Tras la defensa oficial de los recortes, el personal del organismo denunció un “apagón meteorológico” y advirtió que se está debilitando un servicio clave para la seguridad
La respuesta fue inmediata y sin eufemismos. Luego de que Federico Sturzenegger justificara los despidos en el Servicio Meteorológico Nacional (SMN) como parte de una supuesta modernización, los trabajadores salieron a desmentir sus argumentos y alertaron sobre un deterioro operativo que ya tendría consecuencias concretas.
Desde el organismo calificaron las declaraciones oficiales como una “mezcla de desinformación, simplificaciones y conclusiones falsas y peligrosas”, en un comunicado donde apuntaron directamente contra la idea de que el sistema puede funcionar con una dotación mínima.
Uno de los ejes del cruce fue el número de trabajadores y especialistas. Mientras el ministro sostuvo que el SMN podría operar con unos 150 empleados, desde el gremio aclararon que actualmente hay más de 800 trabajadores activos, entre ellos decenas de meteorólogos y cientos de técnicos que garantizan la operación diaria del sistema.
Pero el punto más sensible fue otro: el impacto concreto de los recortes. Según denunciaron, la falta de personal ya generó un “apagón meteorológico”, con más de la mitad de las estaciones sin datos durante franjas horarias críticas, lo que afecta directamente la calidad de los pronósticos y las alertas tempranas.
Lejos de tratarse de una discusión técnica, los trabajadores pusieron el foco en el rol estratégico del organismo. Recordaron que el SMN no solo elabora pronósticos, sino que es clave para la aviación, la navegación, la producción agropecuaria y la gestión de emergencias, áreas donde la falta de información puede tener consecuencias directas sobre la seguridad de la población.

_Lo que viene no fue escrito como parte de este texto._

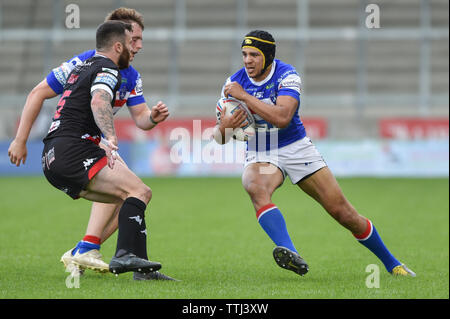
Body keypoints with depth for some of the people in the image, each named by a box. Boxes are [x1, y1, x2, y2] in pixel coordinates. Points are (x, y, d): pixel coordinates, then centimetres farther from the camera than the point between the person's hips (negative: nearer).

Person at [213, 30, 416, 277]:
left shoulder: (286, 75, -14)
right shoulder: (234, 82, -5)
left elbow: (282, 117, -33)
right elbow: (219, 138, -2)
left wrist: (244, 96, -33)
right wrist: (223, 127, -26)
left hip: (296, 149, -1)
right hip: (259, 155, 2)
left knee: (342, 211, -4)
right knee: (257, 189, -36)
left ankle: (391, 263, 16)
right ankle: (290, 253, -52)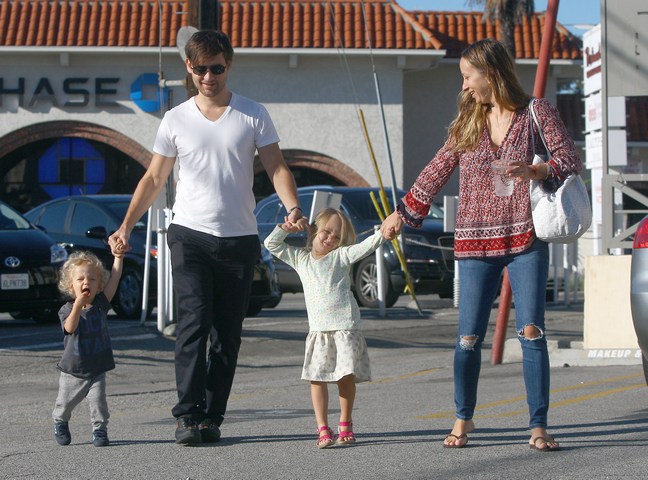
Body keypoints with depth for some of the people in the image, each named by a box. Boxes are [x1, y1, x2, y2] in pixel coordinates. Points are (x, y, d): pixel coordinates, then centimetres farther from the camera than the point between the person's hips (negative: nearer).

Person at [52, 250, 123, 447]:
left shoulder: (100, 304, -4)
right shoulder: (67, 309, -10)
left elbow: (114, 279, -12)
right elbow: (70, 328, -30)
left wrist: (118, 257, -21)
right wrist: (78, 305, -41)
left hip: (97, 369, 0)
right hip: (72, 371, 0)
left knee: (98, 400, -15)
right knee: (65, 403, 13)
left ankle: (100, 430, 2)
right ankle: (60, 424, 40)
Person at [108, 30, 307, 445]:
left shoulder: (253, 115, 5)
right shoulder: (176, 120, 7)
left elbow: (277, 168, 2)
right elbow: (154, 180, 10)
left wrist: (293, 208, -18)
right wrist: (126, 226, -1)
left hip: (239, 239, 1)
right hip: (190, 235, -1)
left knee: (228, 333, 2)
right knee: (194, 321, -14)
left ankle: (212, 417, 6)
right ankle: (188, 414, -14)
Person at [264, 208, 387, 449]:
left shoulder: (341, 256, 7)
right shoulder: (300, 258, 15)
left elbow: (365, 246, -5)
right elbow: (271, 244, 18)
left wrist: (383, 234, -22)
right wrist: (285, 228, 2)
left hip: (346, 327, -2)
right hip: (318, 330, 2)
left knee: (347, 375, -4)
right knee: (317, 377, -6)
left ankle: (345, 424, 14)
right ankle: (322, 429, -3)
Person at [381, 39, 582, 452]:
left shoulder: (537, 112, 2)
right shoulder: (467, 123, 13)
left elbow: (571, 160, -4)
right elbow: (437, 172, 22)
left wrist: (534, 170, -22)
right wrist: (402, 214, 28)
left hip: (526, 239, -3)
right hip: (476, 243, 3)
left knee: (531, 331, -10)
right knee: (469, 338, 0)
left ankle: (538, 426, -3)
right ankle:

También cuestionaron el argumento económico del Gobierno, que había planteado que los salarios del organismo son un costo que “pagan otras familias”. La respuesta fue directa: eliminar personal en un servicio crítico no implica eficiencia, sino pérdida de capacidad operativa.
En paralelo, el conflicto escala. El gremio estatal ya evalúa medidas de fuerza tras los más de 140 despidos, en un escenario que amenaza con afectar incluso la provisión de datos meteorológicos en servicios sensibles como el transporte aéreo.
El choque expone algo más profundo que un conflicto gremial: dos modelos de Estado en tensión. De un lado, la lógica de ajuste y eficiencia que impulsa el Gobierno; del otro, la advertencia de los trabajadores sobre los límites de aplicar esa lógica en áreas críticas.
La pregunta que empieza a asomar es incómoda: ¿hasta qué punto el recorte puede avanzar sin afectar funciones esenciales? Porque cuando el propio sistema empieza a mostrar “apagones”, la discusión deja de ser sobre números… y pasa a ser sobre riesgos.